BEGIN Quoted text
Trust me... Get rid of all that spray foam....a few extra hours of cleaning and prepping now will save you a load of headaches and disappointment in the future! Plenty of sound advice here.... And listen to everything Johnny says!


----------



## whatfelloff (May 25, 2017)

I agree the spray foam has to go. I hope to use it this weekend the start the deep cleaning.


----------



## mrdrh99 (May 26, 2017)

I have 2 kids and trust me.... They can sit on the floor! You'll figure it out eventually, but they are usually happy to sit on the floor and be able to put their hands in the water. Take your time and get it right!


----------



## finstr (May 26, 2017)

Johnny said:


> .
> 
> as for your question of what brand it may be, more photos of outside the transom
> and under the bow might help . . . kind of hard to tell from your photos.
> ...



Plan B... That's friggin scary right there! :shock: :shock:


----------



## Stumpalump (May 26, 2017)

Go see your neighbor in Pearson and give him 1400 for this. https://valdosta.craigslist.org/bpo/6094196568.html
List yours for $525 or sell his hull and trailer for 1000 and use the nice motor on yours.
You can cut and grind all summer or go make memories with the kids on this Memorial Day.


----------



## whatfelloff (May 27, 2017)

Well we had her in the water for almost five hours today not a drop of water came in. I would love to buy the boat in pearson but I would have to dip in the bank for that. The CFO of the family has that set aside for seaworld next month so I'm not playing with that hornets nest.


----------



## whatfelloff (Jun 11, 2017)

Ok so after a rough few weeks of work back to the boat. I did find under many layers of paint a b.a.s.s champ sticker on the side of the boat. it measures 16' 1 is this a old duracraft any info is appreciated.


----------



## whatfelloff (Jun 15, 2017)

Well I managed to read some of the painted over stickers designed by b.a.s.s built by Duracraft. I was also wondering what all the white caulk on the boat is. Guess its time to bust out a wire wheel and order some coat it.


----------



## whatfelloff (Jun 26, 2017)

Had a hour or so after work so I removed a ton of rivets to find about 150 lb of water logged foam.


----------



## Johnny (Jun 27, 2017)

oh my GOODNESS !!!

now you know why there are so many threads on *"how to remove foam"* !

welcome to "the club"



.


----------



## whatfelloff (Jun 27, 2017)
END Quoted text
BEGIN Entries shown
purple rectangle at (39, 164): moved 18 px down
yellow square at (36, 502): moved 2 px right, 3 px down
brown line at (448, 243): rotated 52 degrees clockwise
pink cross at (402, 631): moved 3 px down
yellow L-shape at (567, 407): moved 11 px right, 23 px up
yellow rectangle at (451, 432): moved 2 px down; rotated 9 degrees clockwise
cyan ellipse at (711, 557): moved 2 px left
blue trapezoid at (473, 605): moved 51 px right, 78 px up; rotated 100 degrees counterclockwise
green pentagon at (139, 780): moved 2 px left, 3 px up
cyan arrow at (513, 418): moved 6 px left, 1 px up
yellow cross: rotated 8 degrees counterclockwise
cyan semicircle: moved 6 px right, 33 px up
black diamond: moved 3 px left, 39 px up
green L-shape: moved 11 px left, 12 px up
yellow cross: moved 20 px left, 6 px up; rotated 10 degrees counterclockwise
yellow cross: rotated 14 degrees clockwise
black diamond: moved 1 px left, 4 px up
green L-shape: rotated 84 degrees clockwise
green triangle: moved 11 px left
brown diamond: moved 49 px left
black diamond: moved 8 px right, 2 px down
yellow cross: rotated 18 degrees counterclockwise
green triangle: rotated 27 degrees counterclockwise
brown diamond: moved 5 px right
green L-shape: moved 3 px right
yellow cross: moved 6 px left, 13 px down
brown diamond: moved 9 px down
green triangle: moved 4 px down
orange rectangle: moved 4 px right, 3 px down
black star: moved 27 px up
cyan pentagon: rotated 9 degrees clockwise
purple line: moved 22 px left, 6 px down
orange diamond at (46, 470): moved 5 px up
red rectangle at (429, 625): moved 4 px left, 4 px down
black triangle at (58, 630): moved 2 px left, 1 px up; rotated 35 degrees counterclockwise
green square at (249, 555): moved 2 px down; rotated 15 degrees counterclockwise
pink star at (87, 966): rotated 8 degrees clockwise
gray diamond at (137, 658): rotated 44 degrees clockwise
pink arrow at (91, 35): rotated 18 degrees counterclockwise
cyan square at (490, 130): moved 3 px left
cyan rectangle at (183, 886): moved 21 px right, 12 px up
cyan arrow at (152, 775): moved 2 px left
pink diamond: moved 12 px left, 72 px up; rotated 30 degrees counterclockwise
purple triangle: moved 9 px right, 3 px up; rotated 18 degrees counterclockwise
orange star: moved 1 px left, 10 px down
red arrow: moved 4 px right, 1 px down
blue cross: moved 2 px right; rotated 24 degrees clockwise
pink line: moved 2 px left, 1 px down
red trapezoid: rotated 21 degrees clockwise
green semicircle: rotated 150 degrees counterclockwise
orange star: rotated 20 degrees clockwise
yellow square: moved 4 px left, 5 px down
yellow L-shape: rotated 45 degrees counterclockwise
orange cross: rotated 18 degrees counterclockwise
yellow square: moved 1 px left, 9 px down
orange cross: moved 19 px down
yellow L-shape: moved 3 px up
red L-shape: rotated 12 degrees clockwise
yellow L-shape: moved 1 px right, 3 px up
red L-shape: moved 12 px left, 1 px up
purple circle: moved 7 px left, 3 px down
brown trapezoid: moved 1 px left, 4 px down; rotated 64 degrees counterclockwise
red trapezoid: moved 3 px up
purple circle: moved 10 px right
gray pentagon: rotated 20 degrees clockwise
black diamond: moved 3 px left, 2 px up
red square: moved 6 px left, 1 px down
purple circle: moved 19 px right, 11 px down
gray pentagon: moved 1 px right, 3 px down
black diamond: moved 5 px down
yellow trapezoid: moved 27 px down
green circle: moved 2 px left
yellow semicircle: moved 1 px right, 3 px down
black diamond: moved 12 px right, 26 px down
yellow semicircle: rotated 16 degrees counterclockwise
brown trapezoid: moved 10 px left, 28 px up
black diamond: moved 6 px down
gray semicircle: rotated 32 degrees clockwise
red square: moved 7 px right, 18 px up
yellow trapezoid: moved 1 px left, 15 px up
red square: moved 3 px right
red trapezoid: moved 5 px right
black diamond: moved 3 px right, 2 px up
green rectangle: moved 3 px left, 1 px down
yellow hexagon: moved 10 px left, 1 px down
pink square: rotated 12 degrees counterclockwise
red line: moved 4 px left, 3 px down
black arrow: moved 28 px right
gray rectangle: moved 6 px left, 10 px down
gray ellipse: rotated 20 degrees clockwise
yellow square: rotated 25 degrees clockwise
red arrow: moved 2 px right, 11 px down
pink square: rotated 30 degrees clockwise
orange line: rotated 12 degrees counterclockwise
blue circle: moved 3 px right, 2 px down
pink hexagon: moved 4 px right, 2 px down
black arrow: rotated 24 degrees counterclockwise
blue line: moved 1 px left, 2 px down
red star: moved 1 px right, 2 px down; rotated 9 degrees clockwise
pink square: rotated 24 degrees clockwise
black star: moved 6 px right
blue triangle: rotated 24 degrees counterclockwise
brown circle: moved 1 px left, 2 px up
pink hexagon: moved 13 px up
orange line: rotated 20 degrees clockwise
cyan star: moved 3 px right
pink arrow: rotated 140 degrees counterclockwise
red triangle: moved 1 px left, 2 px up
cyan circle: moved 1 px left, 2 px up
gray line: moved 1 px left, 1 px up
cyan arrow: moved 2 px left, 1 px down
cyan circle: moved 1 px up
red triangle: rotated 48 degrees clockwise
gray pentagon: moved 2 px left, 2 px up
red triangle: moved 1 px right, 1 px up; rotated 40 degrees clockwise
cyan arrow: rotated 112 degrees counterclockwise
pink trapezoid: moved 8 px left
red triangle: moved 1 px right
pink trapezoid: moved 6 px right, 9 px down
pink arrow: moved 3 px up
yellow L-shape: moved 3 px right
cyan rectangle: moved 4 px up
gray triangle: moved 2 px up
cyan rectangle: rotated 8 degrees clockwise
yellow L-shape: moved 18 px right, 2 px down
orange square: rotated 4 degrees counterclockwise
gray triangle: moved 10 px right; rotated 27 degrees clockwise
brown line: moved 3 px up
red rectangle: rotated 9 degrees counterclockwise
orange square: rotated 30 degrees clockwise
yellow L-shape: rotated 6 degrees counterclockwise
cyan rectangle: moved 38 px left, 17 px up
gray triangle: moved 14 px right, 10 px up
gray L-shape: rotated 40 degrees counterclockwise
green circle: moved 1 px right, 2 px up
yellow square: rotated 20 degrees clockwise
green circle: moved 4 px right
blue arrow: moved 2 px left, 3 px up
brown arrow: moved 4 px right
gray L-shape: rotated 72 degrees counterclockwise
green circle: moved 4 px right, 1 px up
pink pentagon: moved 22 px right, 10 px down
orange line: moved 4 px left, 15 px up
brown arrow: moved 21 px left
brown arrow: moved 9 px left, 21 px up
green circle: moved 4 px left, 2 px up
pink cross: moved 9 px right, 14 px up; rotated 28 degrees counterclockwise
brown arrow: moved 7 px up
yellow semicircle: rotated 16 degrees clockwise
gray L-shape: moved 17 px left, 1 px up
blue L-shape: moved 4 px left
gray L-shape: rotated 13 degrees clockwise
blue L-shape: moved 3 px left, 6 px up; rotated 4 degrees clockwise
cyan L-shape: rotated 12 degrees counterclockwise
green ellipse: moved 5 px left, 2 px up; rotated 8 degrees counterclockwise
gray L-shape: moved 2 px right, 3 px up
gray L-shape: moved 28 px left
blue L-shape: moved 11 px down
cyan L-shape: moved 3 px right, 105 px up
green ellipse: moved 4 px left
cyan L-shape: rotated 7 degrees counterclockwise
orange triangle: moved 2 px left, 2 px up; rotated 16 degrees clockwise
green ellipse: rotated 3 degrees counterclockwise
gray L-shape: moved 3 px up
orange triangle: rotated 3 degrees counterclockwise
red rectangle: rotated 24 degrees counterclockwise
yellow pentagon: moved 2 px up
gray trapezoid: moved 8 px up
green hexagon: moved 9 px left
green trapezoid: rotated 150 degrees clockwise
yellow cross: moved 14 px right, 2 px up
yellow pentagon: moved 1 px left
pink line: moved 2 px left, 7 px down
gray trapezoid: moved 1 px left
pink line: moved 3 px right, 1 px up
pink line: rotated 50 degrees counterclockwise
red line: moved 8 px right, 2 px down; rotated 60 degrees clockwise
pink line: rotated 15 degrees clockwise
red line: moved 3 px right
END Entries shown
## Actions to take
1. List each username that appears in a post header in the boat restoration thread, naming each one only once.
2. Resume the boat restoration thread from the point where it stops.

## Answers by task
1. whatfelloff, mrdrh99, finstr, Stumpalump, Johnny

2.
Well during cleaning today I found this. Maybe five total only two have holes so how do i fix them. Coat it or is there welding to be done.


----------



## Johnny (Jun 27, 2017)

here are a couple of different ways to patch holes - other than welding.

https://www.forum.tinboats.net/viewtopic.php?f=3&t=42911


.


----------



## whatfelloff (Jun 27, 2017)

Johnny said:


> here are a couple of different ways to patch holes - other than welding.
> 
> https://www.forum.tinboats.net/viewtopic.php?f=3&t=42911
> 
> ...


Thank you very much Mr. Johnny that is a great idea. Also does the type of epoxy matter? I have to order a lot of rivets i have found many that the head has turned almost to powder. But that will have to wait as it is off to Orlando for me for five days.


----------



## Johnny (Jun 27, 2017)

no matter what method you choose to go with, ALL the corrosion must be removed and the metal
must be free of all contaminates - down to bare shiny metal. (with a 40 grit rough scratch)
you could use the 30 minute clear epoxy you see at the Big Box Stores.
I patched some holes on the bottom of my tin 18 years ago with the generic twin barrel syringe 
type epoxy and they are still holding firm. use the 30 minute type vs the 5 minute so it will have
time to flow out and seek its own level. I know that my time tested method works. 
I now use the G-Flex 650 epoxy by West System for small repairs.
I suggest that you turn the boat over to patch the holes using my method.
that way the hull will be smooth and flat on the outside with the small indent will be on the inside.
bring your boat down to Orlando with you and I'll give you a hand with it.
good luck and have a safe trip

and I can really understand the disappointment of rotten rivets !!











.


----------



## whatfelloff (Jul 3, 2017)

Just got back from vacation and ready to get this boat going what rivets should i get and where should I get them.


----------



## Johnny (Jul 4, 2017)

.
.
.
.if you only need a hundred or so, it would probably be best to get them at your local source.
https://www.rivetsonline.com has a good track record with me for quality and service.
mscdirect, fastenal, grainger and mcmaster-carr are also good sources.
there are many good tutorial videos on the good ole YouTube about riveting.







you can order a few solid rivets of different sizes to have on hand
for plugging small holes and whatnot.
you can get a rivet gun or rivet kit from Harbor Freight or any
Big Box Store, ebay, amazon, etc.





it is a good practice to carry long solid rivets in your arsenal 
as they can be easily cut to the desired length with nippers.


.


----------



## whatfelloff (Jul 4, 2017)

Johnny said:


> .
> .
> .
> .if you only need a hundred or so, it would probably be best to get them at your local source.
> ...


Thanks again Mr. Johnny I bought the 17" riveter from harbor freight on my way back from Orlando. Love the storms every afternoon just like home. Also my boat appears to have steel flex along with other caulk on it should it all be stripped off.


----------



## whatfelloff (Oct 23, 2017)

So finally got time to strip the old epoxy and caulk and several layers of crap off my boat. Li have noticed that the electrolysis has made the boat turn green in spots as well as pin holes should I treat the aluminum with something before I use coat it.


----------



## whatfelloff (Oct 26, 2017)

Almost clean


----------



## gatorglenn (Oct 26, 2017)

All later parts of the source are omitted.